> **What this task involves**:
Here the answer must be the exact run of lines from the line holding "у периоду од" to the end of the material below, and nothing else.

> **The records**:
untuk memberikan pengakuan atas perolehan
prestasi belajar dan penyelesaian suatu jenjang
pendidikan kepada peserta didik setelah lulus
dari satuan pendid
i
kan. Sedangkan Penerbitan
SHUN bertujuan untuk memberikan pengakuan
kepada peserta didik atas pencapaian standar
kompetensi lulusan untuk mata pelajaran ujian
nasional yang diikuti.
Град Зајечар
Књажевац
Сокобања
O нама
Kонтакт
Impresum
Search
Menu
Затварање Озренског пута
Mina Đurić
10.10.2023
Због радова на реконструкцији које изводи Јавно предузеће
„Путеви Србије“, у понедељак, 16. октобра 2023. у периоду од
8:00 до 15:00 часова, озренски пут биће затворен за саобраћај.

> **Expected output**:
„Путеви Србије“, у понедељак, 16. октобра 2023. у периоду од
8:00 до 15:00 часова, озренски пут биће затворен за саобраћај.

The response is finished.